Topology, power level, protection and functional safety requirements, and the generation of SiC devices in use will dictate the kind of  SiC driver needed for the application. For example, a non-isolated driver, which could require a lot of extra circuitry, is good for simpler applications, where not everything has to be integrated into the driver.

There are also isolated drivers that can handle the negative bias and isolation issues but will still need some kind of monitoring in the system, up to devices that offer further integration such as monitoring and protection circuitry and functional safety for automotive applications.

The checklist for deploying SiC the right way is to look at the topology and what kind of devices you have to drive then pick the gate driver, optimize the bias, figure out what kind of protection is needed, and then optimize the layout.

From a driver point of view, it’s having the right bias, so the right voltage capability, whether you need isolated or non-isolated gate drivers, how much protection is needed, which ties into the integration level [for protection and safety] or how much extra circuitry is required, he added.

One of the things that has hindered SiC a little bit is the realization that because of the higher switching speed it needs to be put into a package where the source inductance is eliminated.
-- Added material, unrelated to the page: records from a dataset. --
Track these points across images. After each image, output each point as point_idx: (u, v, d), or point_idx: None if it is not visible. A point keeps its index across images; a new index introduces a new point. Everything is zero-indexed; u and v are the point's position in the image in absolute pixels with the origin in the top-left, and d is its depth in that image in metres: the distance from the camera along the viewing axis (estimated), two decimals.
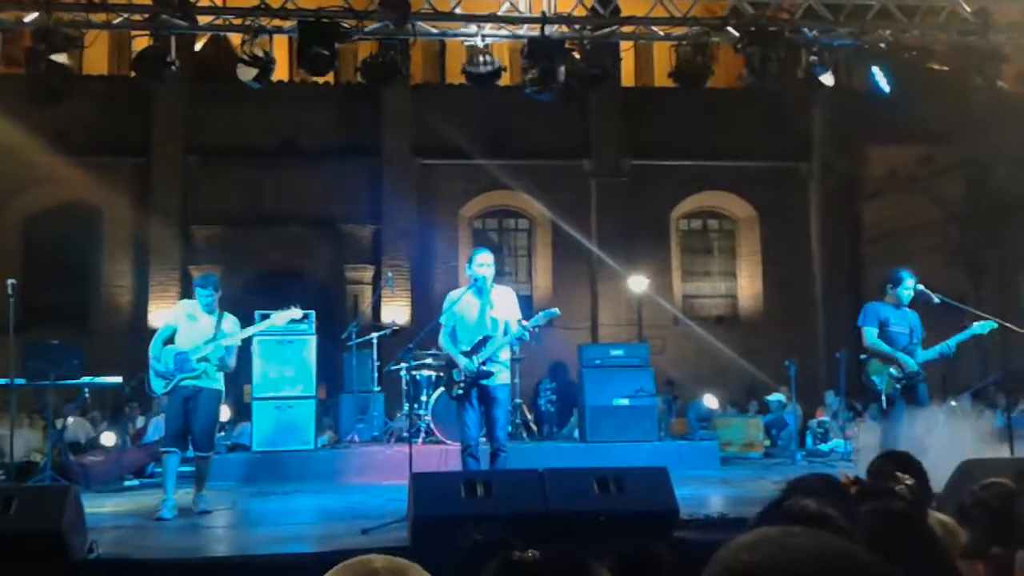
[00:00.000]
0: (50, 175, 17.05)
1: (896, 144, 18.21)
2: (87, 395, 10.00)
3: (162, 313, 12.26)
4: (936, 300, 7.70)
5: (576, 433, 11.66)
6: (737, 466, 11.17)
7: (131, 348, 12.38)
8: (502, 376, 6.99)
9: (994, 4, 9.94)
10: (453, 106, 17.32)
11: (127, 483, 9.65)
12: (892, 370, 7.60)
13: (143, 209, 17.57)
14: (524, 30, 9.66)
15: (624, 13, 10.06)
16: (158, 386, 7.58)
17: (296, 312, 7.95)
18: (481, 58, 9.54)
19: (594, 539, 5.02)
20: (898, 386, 7.56)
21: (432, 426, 10.52)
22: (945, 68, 9.97)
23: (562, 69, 9.35)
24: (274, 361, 10.42)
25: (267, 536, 6.65)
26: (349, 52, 13.97)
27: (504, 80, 10.10)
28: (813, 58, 9.82)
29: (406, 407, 10.80)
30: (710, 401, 14.81)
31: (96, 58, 17.27)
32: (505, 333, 6.97)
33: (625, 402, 10.69)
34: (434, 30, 10.03)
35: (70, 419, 10.52)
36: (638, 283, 17.23)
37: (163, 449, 7.66)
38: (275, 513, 7.86)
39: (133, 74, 9.69)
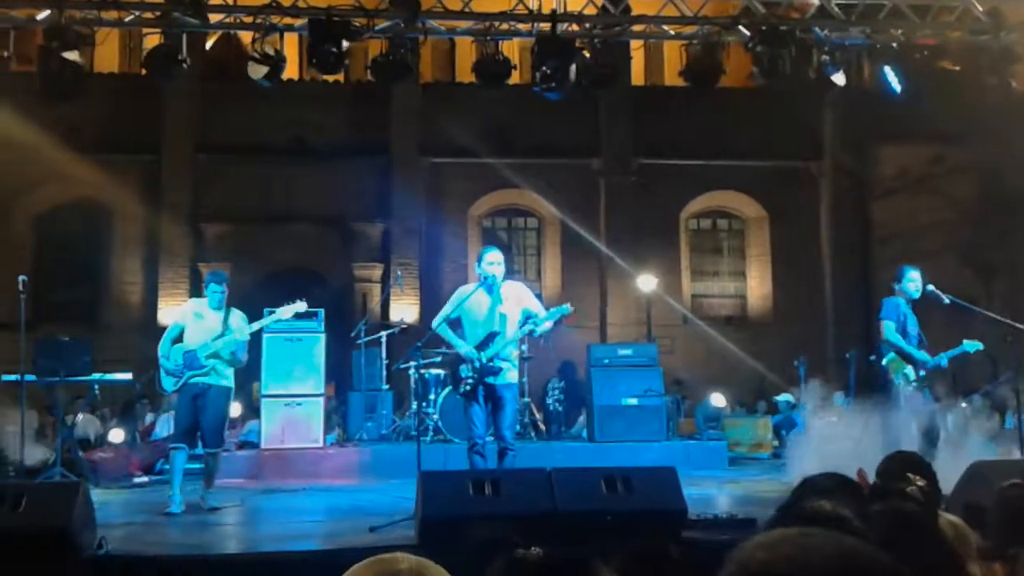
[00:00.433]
0: (61, 172, 17.10)
1: (907, 144, 18.14)
2: (97, 392, 10.03)
3: (172, 310, 12.28)
4: (946, 301, 7.67)
5: (584, 432, 11.65)
6: (746, 466, 11.14)
7: (141, 345, 12.41)
8: (510, 374, 6.98)
9: (1007, 4, 9.89)
10: (463, 105, 17.31)
11: (136, 480, 9.68)
12: (907, 371, 7.55)
13: (153, 206, 17.62)
14: (534, 28, 9.65)
15: (635, 12, 10.05)
16: (168, 384, 7.63)
17: (301, 305, 7.97)
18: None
19: (602, 539, 5.02)
20: (910, 388, 7.53)
21: (440, 425, 10.53)
22: (957, 68, 9.93)
23: (572, 68, 9.35)
24: (283, 359, 10.44)
25: (275, 533, 6.66)
26: (359, 50, 13.97)
27: (514, 78, 10.10)
28: (824, 57, 9.80)
29: (414, 405, 10.81)
30: (717, 400, 14.77)
31: (107, 56, 17.33)
32: (523, 324, 6.94)
33: (634, 402, 10.68)
34: (444, 28, 10.04)
35: (80, 416, 10.55)
36: (647, 282, 17.20)
37: (171, 445, 7.70)
38: (283, 510, 7.87)
39: (144, 72, 9.70)
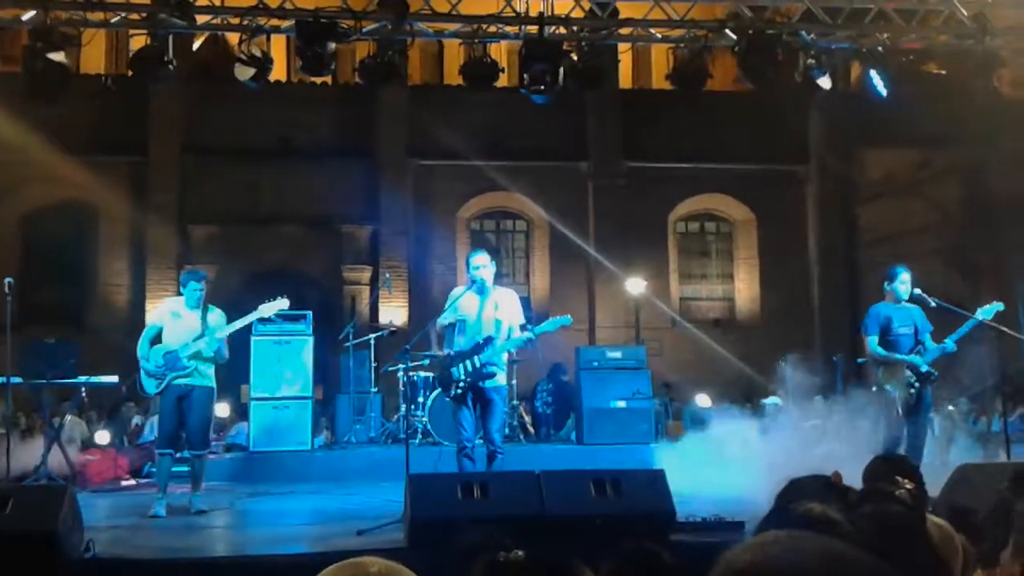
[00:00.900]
0: (47, 174, 17.02)
1: (893, 147, 18.25)
2: (84, 394, 9.97)
3: None
4: (933, 304, 7.67)
5: (573, 435, 11.66)
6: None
7: (128, 347, 12.28)
8: (499, 377, 6.98)
9: (991, 8, 9.96)
10: (451, 107, 17.31)
11: (124, 483, 9.63)
12: (905, 375, 7.53)
13: (140, 208, 17.55)
14: (522, 31, 9.67)
15: (622, 15, 10.07)
16: (150, 386, 7.53)
17: (283, 303, 7.93)
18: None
19: (591, 542, 5.02)
20: (913, 391, 7.51)
21: (429, 427, 10.52)
22: (942, 72, 10.00)
23: (560, 70, 9.36)
24: (271, 361, 10.41)
25: (263, 536, 6.64)
26: (347, 52, 13.96)
27: (502, 81, 10.11)
28: (811, 61, 9.84)
29: (403, 408, 10.80)
30: (702, 401, 14.81)
31: (93, 56, 17.26)
32: (508, 336, 6.96)
33: (622, 404, 10.70)
34: (432, 31, 10.04)
35: (67, 418, 10.50)
36: (635, 285, 17.24)
37: (158, 452, 7.62)
38: (271, 513, 7.85)
39: (130, 73, 9.66)
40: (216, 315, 7.64)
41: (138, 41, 9.49)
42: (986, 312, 7.58)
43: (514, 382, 10.75)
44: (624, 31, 10.09)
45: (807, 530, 1.25)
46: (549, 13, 9.70)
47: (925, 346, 7.62)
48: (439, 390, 9.84)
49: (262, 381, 10.37)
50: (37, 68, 8.86)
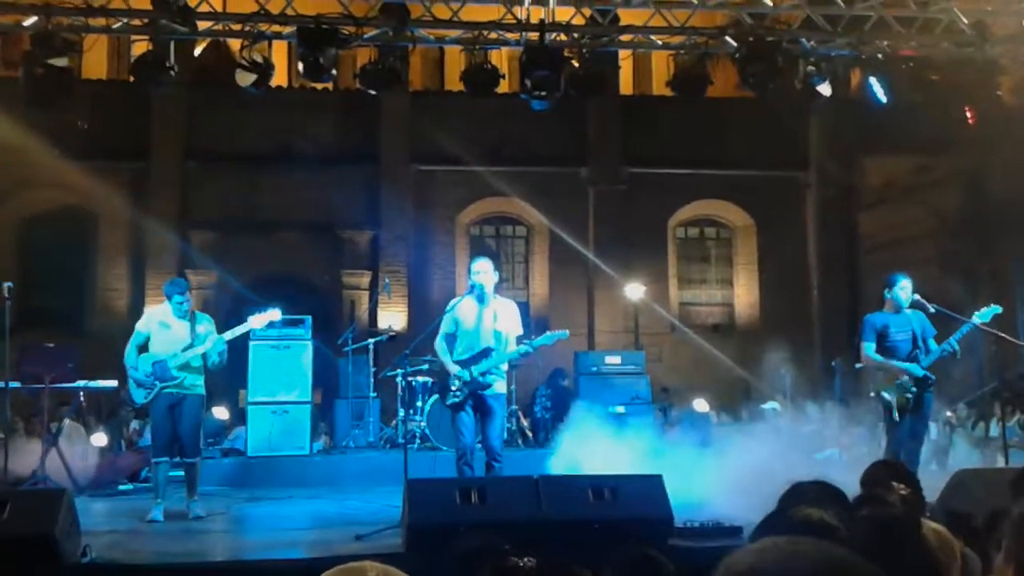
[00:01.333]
0: (47, 178, 17.03)
1: (893, 154, 18.25)
2: (82, 398, 9.97)
3: None
4: (932, 310, 7.67)
5: None
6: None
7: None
8: (498, 385, 6.99)
9: (991, 16, 9.99)
10: (451, 113, 17.34)
11: (121, 487, 9.62)
12: (901, 381, 7.53)
13: (140, 213, 17.54)
14: (523, 38, 9.68)
15: (623, 22, 10.09)
16: (139, 396, 7.50)
17: (275, 314, 7.89)
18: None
19: (589, 547, 5.02)
20: (910, 396, 7.51)
21: (428, 432, 10.52)
22: (942, 79, 10.01)
23: (560, 77, 9.38)
24: (270, 366, 10.41)
25: (261, 541, 6.64)
26: (348, 58, 14.00)
27: (502, 87, 10.13)
28: (811, 68, 9.86)
29: (402, 413, 10.80)
30: (701, 406, 14.81)
31: (95, 62, 17.28)
32: (506, 348, 6.97)
33: (621, 410, 10.69)
34: (433, 37, 10.06)
35: (65, 422, 10.49)
36: (635, 290, 17.24)
37: (154, 460, 7.56)
38: (269, 518, 7.85)
39: (132, 78, 9.68)
40: (205, 324, 7.60)
41: (140, 47, 9.52)
42: (983, 315, 7.58)
43: (513, 387, 10.75)
44: (625, 38, 10.11)
45: (804, 534, 1.25)
46: (550, 20, 9.71)
47: (928, 348, 7.61)
48: (437, 395, 9.86)
49: (260, 386, 10.37)
50: (37, 73, 8.88)
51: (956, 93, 10.05)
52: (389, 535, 6.02)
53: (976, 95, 9.99)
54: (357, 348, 12.04)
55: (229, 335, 7.59)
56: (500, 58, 15.49)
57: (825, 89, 9.87)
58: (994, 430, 12.00)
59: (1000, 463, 9.24)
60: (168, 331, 7.48)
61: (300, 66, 9.25)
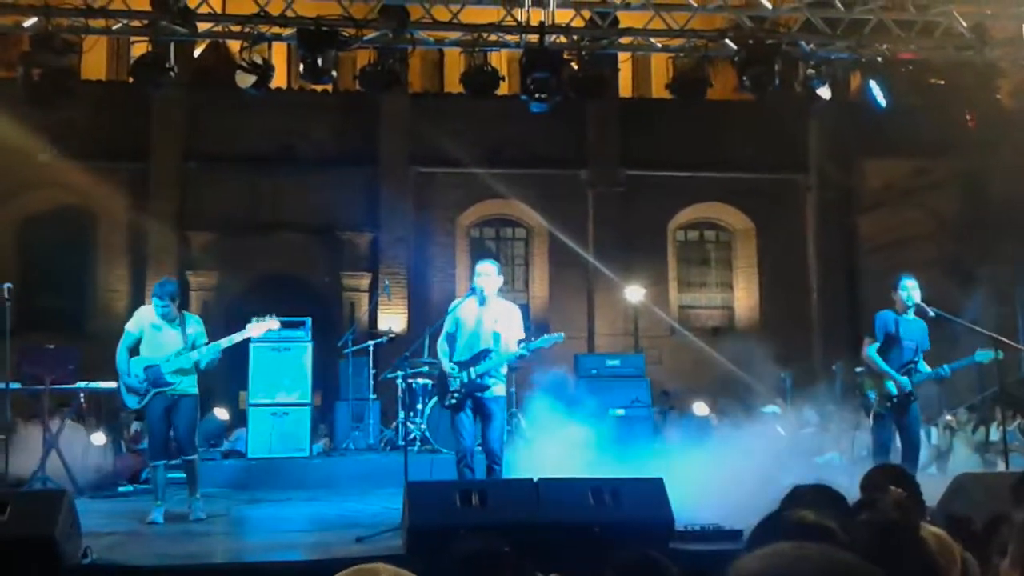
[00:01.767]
0: (47, 179, 17.04)
1: (892, 157, 18.27)
2: (82, 400, 9.97)
3: None
4: (932, 314, 7.68)
5: None
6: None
7: None
8: (497, 388, 6.99)
9: (990, 20, 10.00)
10: (451, 115, 17.35)
11: (121, 488, 9.62)
12: (887, 386, 7.55)
13: (140, 214, 17.55)
14: (522, 40, 9.69)
15: (622, 25, 10.10)
16: (131, 401, 7.45)
17: (274, 323, 7.85)
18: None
19: (589, 550, 5.02)
20: (888, 404, 7.54)
21: (428, 434, 10.51)
22: (941, 82, 10.03)
23: (560, 79, 9.39)
24: (270, 368, 10.41)
25: (261, 543, 6.64)
26: (348, 60, 14.00)
27: (502, 89, 10.14)
28: (810, 71, 9.87)
29: (402, 415, 10.79)
30: (701, 408, 14.81)
31: (95, 63, 17.28)
32: (505, 350, 6.97)
33: (621, 412, 10.69)
34: (432, 39, 10.07)
35: (65, 423, 10.48)
36: (635, 293, 17.25)
37: (152, 463, 7.52)
38: (269, 520, 7.85)
39: (131, 79, 9.69)
40: (194, 325, 7.56)
41: (139, 48, 9.50)
42: (984, 355, 7.59)
43: (513, 390, 10.75)
44: (624, 40, 10.12)
45: (800, 537, 1.26)
46: (550, 22, 9.72)
47: (918, 368, 7.63)
48: (437, 397, 9.86)
49: (261, 387, 10.37)
50: (37, 74, 8.88)
51: (955, 96, 10.06)
52: (389, 537, 6.02)
53: (975, 98, 10.00)
54: (357, 350, 12.03)
55: (226, 342, 7.52)
56: (500, 60, 15.49)
57: (825, 92, 9.88)
58: (994, 434, 12.00)
59: (1000, 467, 9.24)
60: (159, 333, 7.42)
61: (300, 68, 9.26)
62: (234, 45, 10.31)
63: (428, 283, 18.14)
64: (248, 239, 17.58)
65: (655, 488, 5.89)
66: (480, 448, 7.04)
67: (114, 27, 9.37)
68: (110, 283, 17.90)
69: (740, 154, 18.32)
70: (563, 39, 9.79)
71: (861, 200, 19.20)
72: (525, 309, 17.71)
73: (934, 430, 12.79)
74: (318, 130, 18.17)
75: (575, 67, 9.71)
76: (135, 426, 12.57)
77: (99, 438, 10.73)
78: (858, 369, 7.95)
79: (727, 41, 9.79)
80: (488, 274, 7.04)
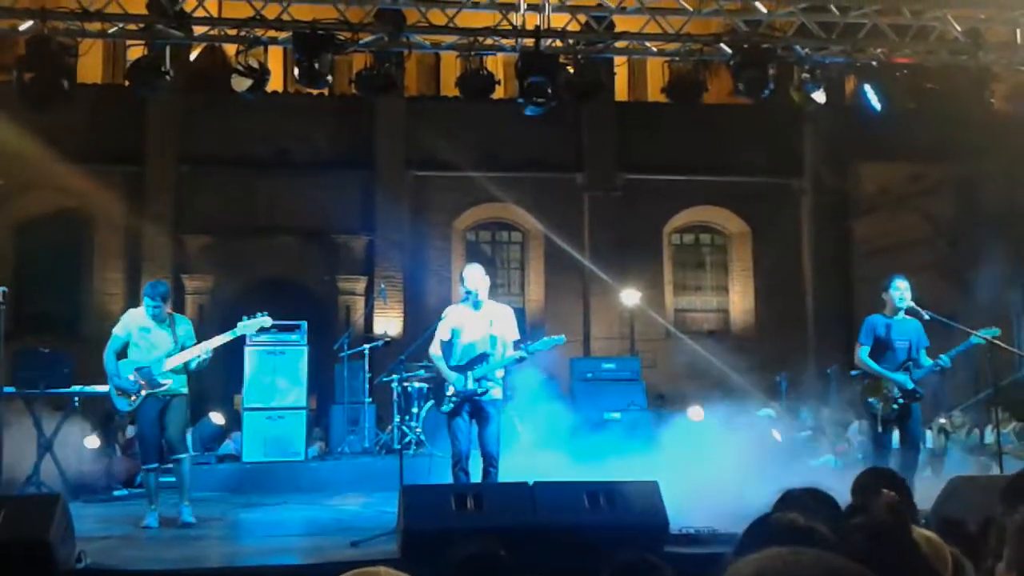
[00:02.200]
0: (42, 182, 17.01)
1: (887, 161, 18.31)
2: (77, 404, 9.95)
3: None
4: (927, 317, 7.69)
5: None
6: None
7: None
8: (495, 392, 7.00)
9: (985, 24, 10.03)
10: (447, 118, 17.35)
11: (116, 492, 9.61)
12: (888, 390, 7.54)
13: (136, 217, 17.53)
14: (518, 44, 9.70)
15: (618, 29, 10.11)
16: (122, 404, 7.42)
17: (266, 321, 7.83)
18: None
19: (584, 553, 5.02)
20: (895, 407, 7.51)
21: (423, 438, 10.51)
22: (936, 87, 10.05)
23: (556, 83, 9.39)
24: (266, 371, 10.40)
25: (256, 548, 6.64)
26: (344, 64, 13.99)
27: (498, 93, 10.14)
28: (805, 75, 9.89)
29: (397, 419, 10.79)
30: (696, 412, 14.81)
31: (91, 66, 17.26)
32: (503, 353, 6.98)
33: (616, 416, 10.70)
34: (428, 43, 10.07)
35: (60, 427, 10.47)
36: (630, 296, 17.26)
37: (146, 468, 7.46)
38: (264, 524, 7.84)
39: (127, 83, 9.68)
40: (184, 327, 7.56)
41: (135, 51, 9.48)
42: (982, 336, 7.58)
43: (509, 392, 10.74)
44: (620, 44, 10.13)
45: (789, 540, 1.27)
46: (545, 26, 9.73)
47: (919, 362, 7.62)
48: (433, 400, 9.86)
49: (256, 391, 10.37)
50: (32, 78, 8.87)
51: (950, 101, 10.08)
52: (384, 541, 6.02)
53: (970, 102, 10.03)
54: (353, 353, 12.03)
55: (218, 341, 7.53)
56: (496, 64, 15.49)
57: (820, 96, 9.90)
58: (988, 437, 12.02)
59: (995, 470, 9.25)
60: (149, 335, 7.42)
61: (296, 72, 9.25)
62: (230, 49, 10.31)
63: (424, 287, 18.14)
64: (244, 243, 17.58)
65: (650, 491, 5.89)
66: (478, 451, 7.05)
67: (110, 31, 9.36)
68: (105, 286, 17.86)
69: (736, 158, 18.35)
70: (559, 43, 9.80)
71: (856, 204, 19.24)
72: (521, 313, 17.80)
73: (929, 433, 12.81)
74: (314, 134, 18.16)
75: (571, 71, 9.72)
76: (130, 430, 12.55)
77: (93, 442, 10.71)
78: (853, 373, 7.95)
79: (722, 45, 9.81)
80: (480, 279, 7.05)
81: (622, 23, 10.23)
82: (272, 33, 9.43)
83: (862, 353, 7.66)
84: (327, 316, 16.98)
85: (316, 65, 8.99)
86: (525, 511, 5.68)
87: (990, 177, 17.52)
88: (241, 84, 9.19)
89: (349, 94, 16.20)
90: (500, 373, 7.10)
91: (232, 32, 9.49)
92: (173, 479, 7.67)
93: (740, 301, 19.80)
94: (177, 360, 7.33)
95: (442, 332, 7.08)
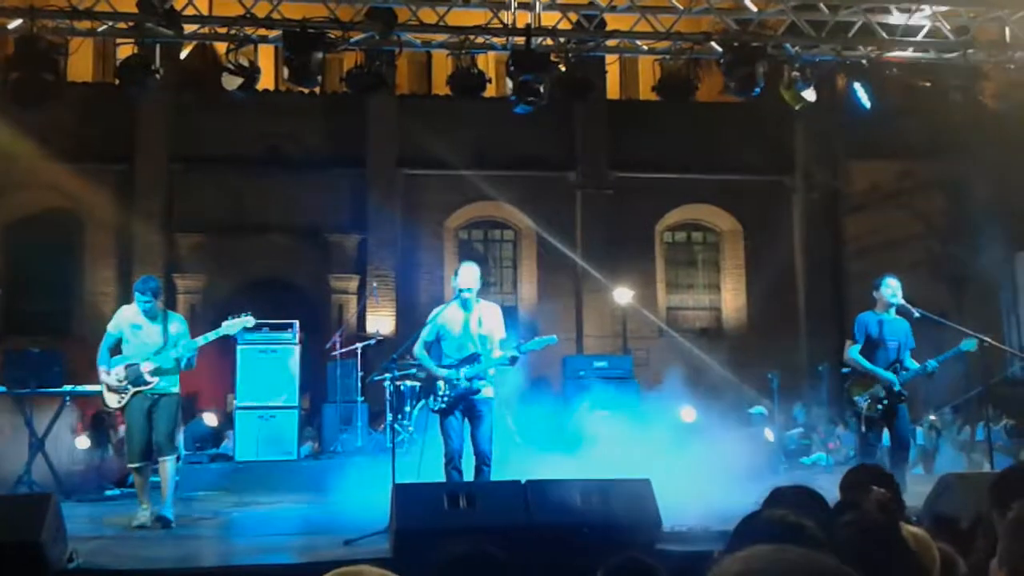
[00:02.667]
0: (33, 181, 16.95)
1: (878, 159, 18.37)
2: (68, 403, 9.93)
3: None
4: (916, 315, 7.71)
5: None
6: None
7: None
8: (487, 390, 7.00)
9: (974, 23, 10.07)
10: (438, 117, 17.35)
11: (108, 492, 9.58)
12: (875, 389, 7.55)
13: (127, 216, 17.47)
14: (509, 43, 9.70)
15: (609, 27, 10.12)
16: (111, 401, 7.41)
17: (249, 320, 7.79)
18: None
19: (577, 551, 5.03)
20: (880, 407, 7.52)
21: (415, 437, 10.50)
22: (926, 85, 10.09)
23: (547, 81, 9.40)
24: (258, 371, 10.39)
25: (248, 546, 6.63)
26: (334, 62, 13.97)
27: (489, 91, 10.14)
28: (796, 74, 9.92)
29: (389, 417, 10.78)
30: (687, 412, 14.83)
31: (80, 65, 17.19)
32: (504, 349, 6.98)
33: (609, 414, 10.71)
34: (419, 42, 10.07)
35: (52, 427, 10.45)
36: (623, 295, 17.28)
37: (134, 466, 7.42)
38: (257, 523, 7.83)
39: (117, 81, 9.65)
40: (176, 324, 7.54)
41: (125, 50, 9.45)
42: (968, 344, 7.60)
43: (501, 391, 10.74)
44: (611, 43, 10.14)
45: (778, 536, 1.27)
46: (536, 25, 9.74)
47: (904, 365, 7.63)
48: (424, 400, 9.86)
49: (248, 390, 10.36)
50: (22, 76, 8.84)
51: (940, 99, 10.12)
52: (377, 540, 6.02)
53: (960, 100, 10.06)
54: (345, 352, 12.02)
55: (201, 340, 7.49)
56: (487, 62, 15.50)
57: (810, 95, 9.93)
58: (980, 434, 12.08)
59: (986, 467, 9.30)
60: (140, 332, 7.41)
61: (286, 70, 9.24)
62: (220, 47, 10.27)
63: (416, 285, 18.13)
64: (235, 241, 17.54)
65: (642, 489, 5.91)
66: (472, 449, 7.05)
67: (99, 29, 9.33)
68: (97, 286, 17.81)
69: (727, 156, 18.38)
70: (550, 41, 9.80)
71: (847, 202, 19.29)
72: (514, 311, 17.81)
73: (920, 430, 12.86)
74: (305, 132, 18.13)
75: (562, 69, 9.72)
76: (122, 430, 12.54)
77: (85, 442, 10.70)
78: (844, 370, 7.97)
79: (713, 44, 9.83)
80: (473, 277, 7.05)
81: (613, 21, 10.24)
82: (262, 31, 9.41)
83: (853, 351, 7.68)
84: (319, 315, 16.96)
85: (307, 64, 8.98)
86: (518, 509, 5.68)
87: (980, 174, 17.58)
88: (232, 83, 9.18)
89: (340, 92, 16.21)
90: (491, 371, 7.10)
91: (222, 30, 9.47)
92: (157, 479, 7.63)
93: (732, 299, 19.84)
94: (163, 358, 7.29)
95: (427, 333, 7.08)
Source inductance can be nasty and cause a lot of ringing and additional power losses because it slows down the switching action.

This is where the layout engineer becomes your best friend because you really have to look at the layout to mitigate the ringing and optimize it for high speed switching. This includes minimizing the trace inductances and separating the gate loop from the power loop and proper bypassing [of the switched current path and broad frequency band] by selecting the right components.

What’s really critical is connecting the driver to the switch. You have to connect the ground of the driver directly to the source of the power switch because of stray inductances that can increase switching losses.

Key Points to Ponder

When selecting a SiC MOSFET the first critical question to ask is ‘do I need unipolar or bipolar driving’ for that component.

There are fast and robust drivers right in the market that can drive both Si as well SiC but what people need to be cautious about when moving from Si to SiC is how you drive it because silicon is driven with a typical voltage of 12 volts. 

You are using 12-V to turn-on and using 0 V to turn-off, so the normal voltage range for the driver driving silicon components or superjunction MOSFETS is 0 to 12 volts and that’s across the board from any silicon component supplier.

On the other hand, SiC devices from different vendors will have different turn-on/turn-on voltages. There are SiC MOSFETs in the market, for example, that require +15 V to turn it on and -4 V to turn it off,  or +20 V for turn-on and -2 or -5 V for turn-off, Ivankovic said.  This requires a driver that enables the use of positive and negative voltages.

Thus, be careful about whether you need a unipolar gate driver or you need both a positive and negative to drive the component properly.